В Комитете ветеранов войны, скажем.

- Кто же там ждет меня?

- Под лежачий камень вода не течет. У меня там есть кое-кто, Да и сам ты! А твои фронтовые воспоминания, которые так хорошо получались у тебя, напористо продолжал Кирилл, которому искренне хотелось поскорее пройти через этот перевал уговаривания и выйти к тем своим привычным берегам жизнп, где все ясно, соразмерно и солнечно и где для каждого точно так же может быть все соразмерно и солнечно, еслп уметь жить и иметь вкус к жизнп, - Воспоминания... Кому они нужны? - И Сергей Иванович усмехнулся, невольно оглядывая кабинет и затем переводя взгляд на Кирилла, в той же все позе (позе Наполеона) стоявшего перед ним. - Я вижу, наше прошлое никого уже не интересует.

- Это что за новость?

- Мы дрались, умирали, ну и что? Кому нужны эти частности, когда все переменилось, другие интересы, другая жизнь, - прислушиваясь уже только к своему течению мыслей (и к тому чувству утраты, в котором соединены были теперь и потеря семьи и общий сдвиг народной жизни), продолжал свое Сергей Иванович. - Частности волнуют только нас, а для всех остальных все меряется только категорией победы.

- Ново, ново!

- Нет, я чувствую бессмысленность этого дела и не смогу уже сесть за него.

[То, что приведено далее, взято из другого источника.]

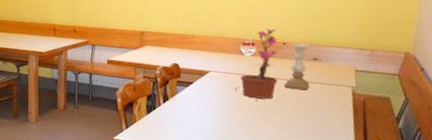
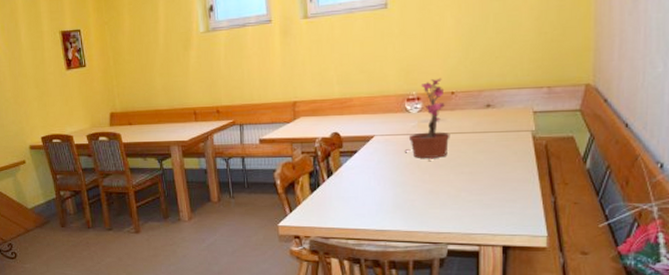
candle holder: present [283,43,311,90] -> none [457,90,485,142]

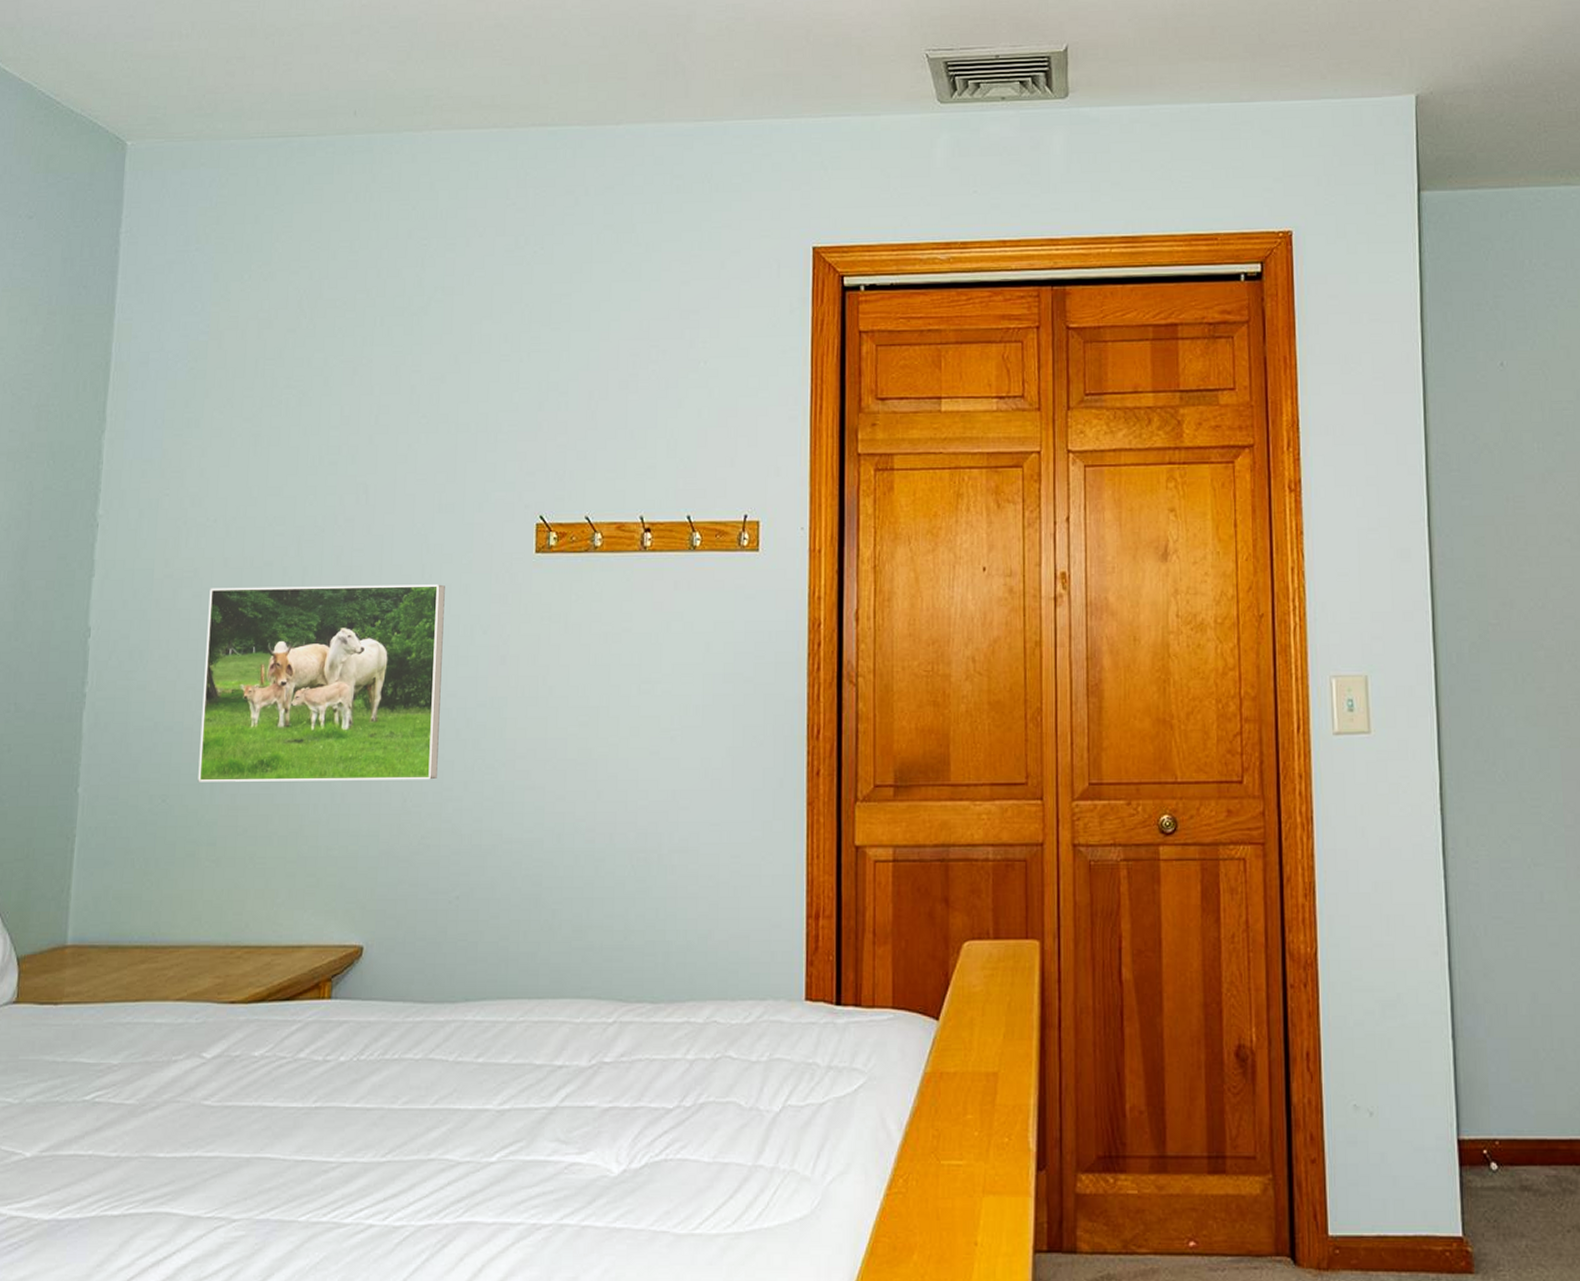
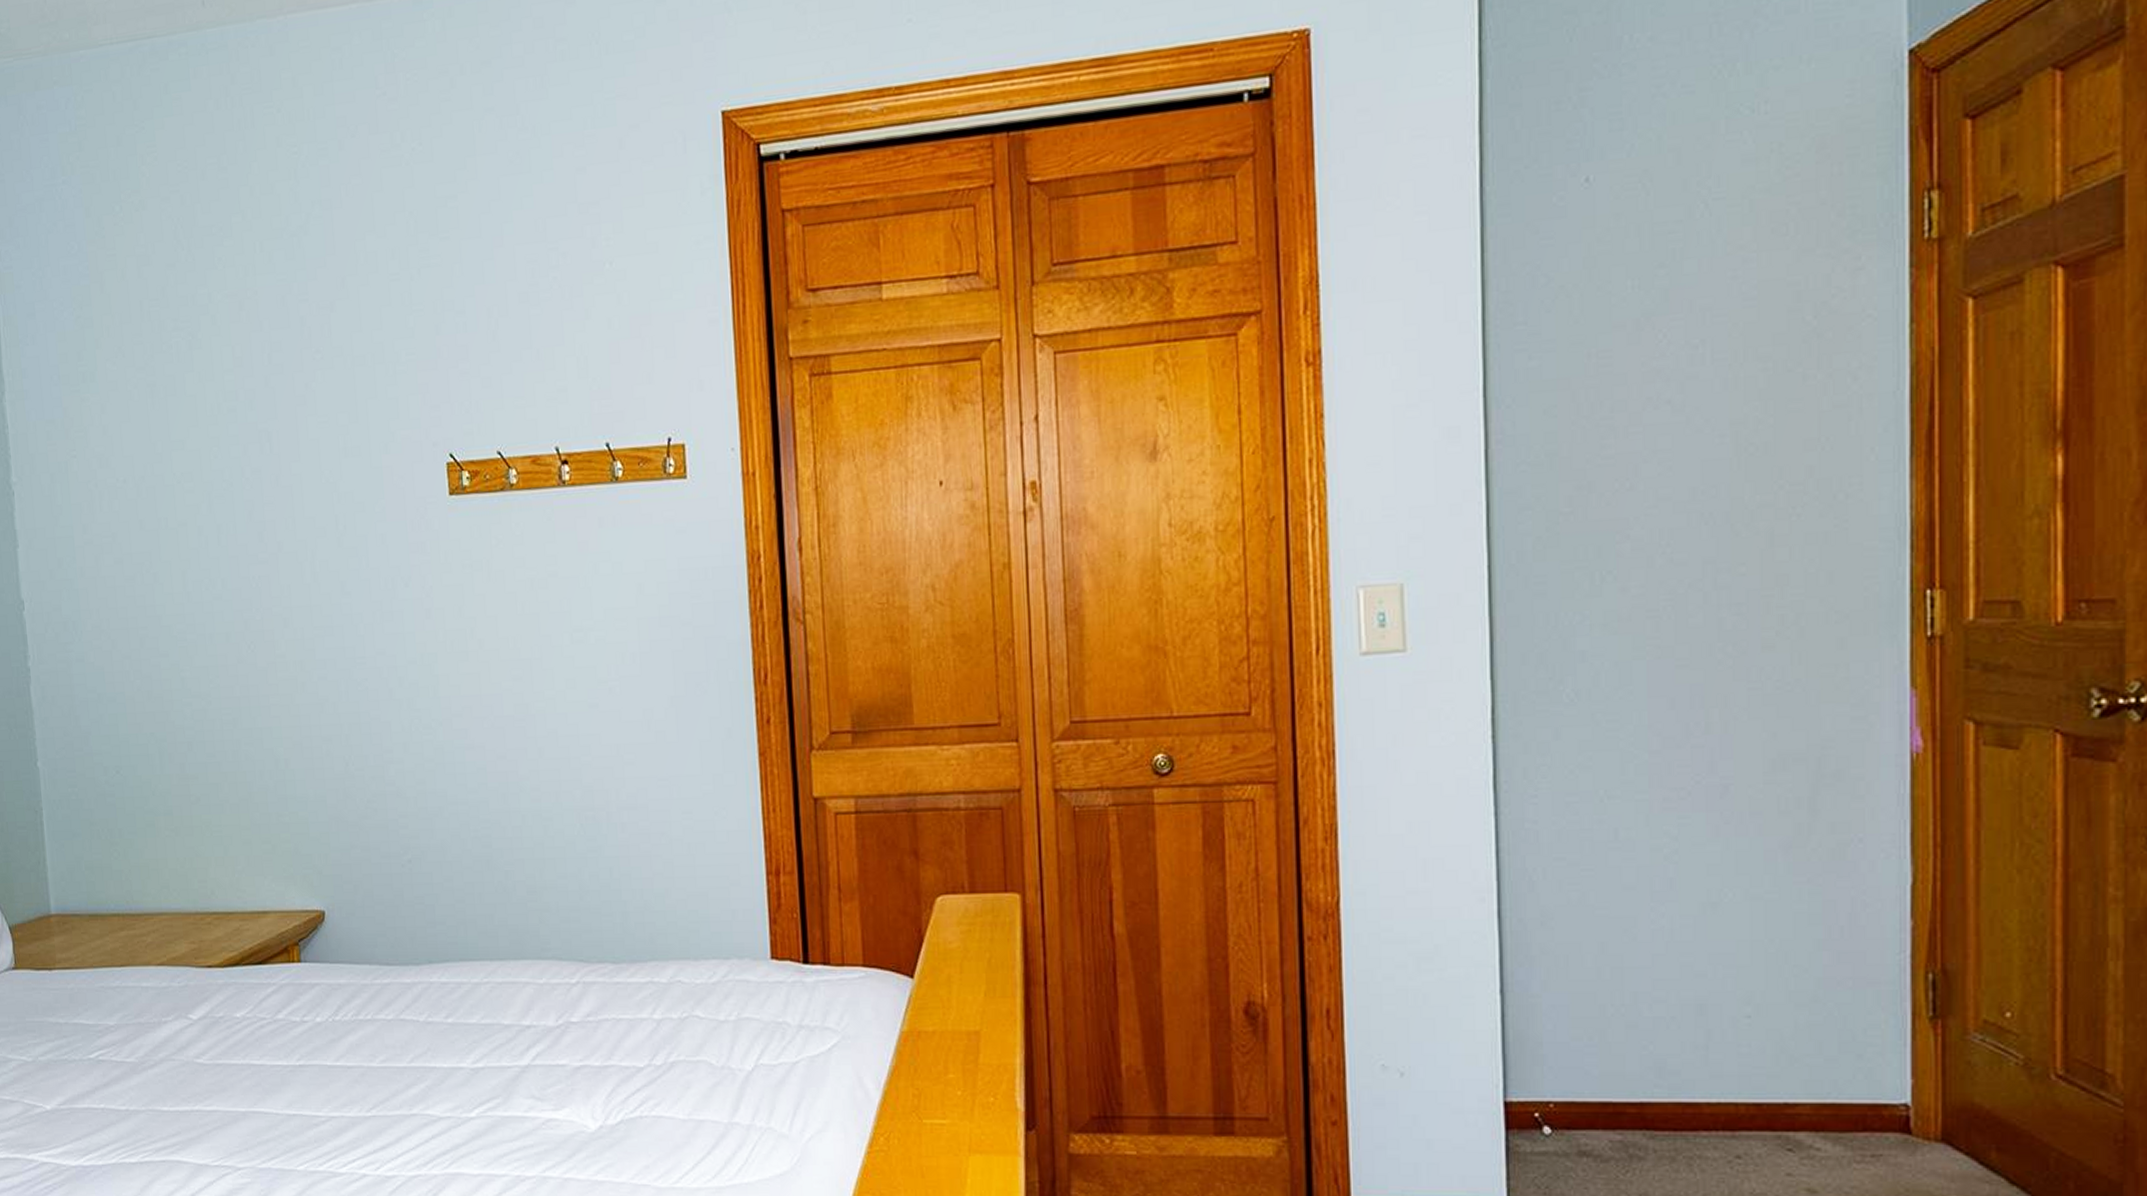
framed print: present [198,584,445,782] -> none [130,535,376,753]

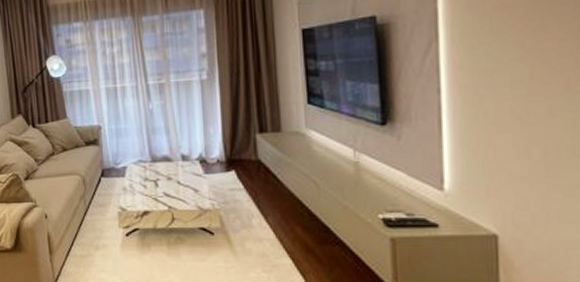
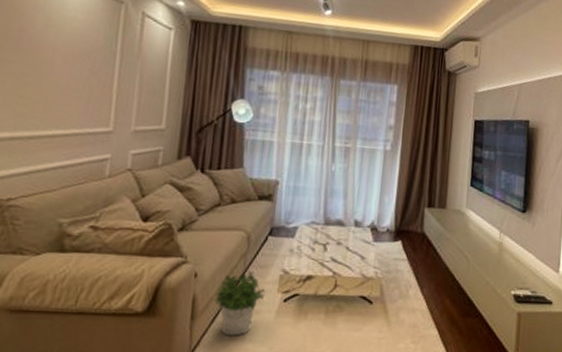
potted plant: none [65,210,108,268] -> present [214,271,266,336]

- Философ, ты просто философ, - начал было Кирилл, в то время как в дверях появилась Лена и прервала этот разговор.

- Чай на столе, прошу, - сказала она, гостеприимно улыбнувшись Сергею Ивановичу и мужу.

Она успела переодеться, пока они сидели в кабинете, и была теперь как будто другой, прибранной, помолодевшей. На ней было светлое с отделкою платье, цвет которого по теневой стороне отливал как бы шоколадным оттенком, но со стороны люстры и бра был, казалось, того приятного бежевого тона, какой большинство женщин (за безликость его) не любят, но который так к лицу был не по годам худой, стройной (и все еще казавшейся всем со спины девушкой) Лене. Волосы ее были прибраны, как она сама говорила об этом, а-ля Сенчина, и все изнеженное, с мелкими, но четкими чертами лицо ее было открыто. Она не хотела выглядеть празднично, и то, что было надето на ней, было повседневным, в чем она ходила на работу и по магазинам, но по тому чувству, какое есть у всякой женщины - в то время как она смотрела на себя в зеркало, она заметила, что излишне нарядна (для теперешней домашней обстановки, когда Сергей Иванович был в помятом костюме, в каком он приехал в Москву, а Кирилл в спортивных брюках и в рубашке с засученными рукавами и расстегнутым воротом) ; и она поверх платья повязала льняной фартук, который, впрочем, тоже надевался ею более для гостей, чтобы соответственно выглядеть перед ними, чем нужен бывал для дела. Этот фартук она теперь, продолжая улыбаться Сергею Ивановичу и Кириллу, неторопливо снимала с себя. "Ну так как у нас, как кабинет?" - в то же время выражали ее глаза. Как ни тяжело было воспринято ею известие о смерти Юлии, но тот общий ритм жизни, какой задавался в доме Кириллом, и та общая атмосфера достатка, довольства, согласия и любви (основанные, правда, не на том, на чем достаток и согласие эти были основаны в семье Дружниковых, а на другом, когда возможность всего есть результат приложения рук), - эта общая атмосфера, как и Кириллу, не позволяла ей глубоко проникнуться чужим горем. Хотя она не говорила себе, что надо жить, что только в этом спасение, и не думала, как Кирилл, что лучше всего теперь отвлечь Сергея Ивановича от его мрачных дум, но была готова сделать именно это и, не сговариваясь с мужем, находилась в том же настроении, как и он. Но тяжелый взгляд Сергея Ивановича смутил ее, и улыбка, в то время как она сворачивала и комкала в руках фартук, медленно начала сходить с ее лица.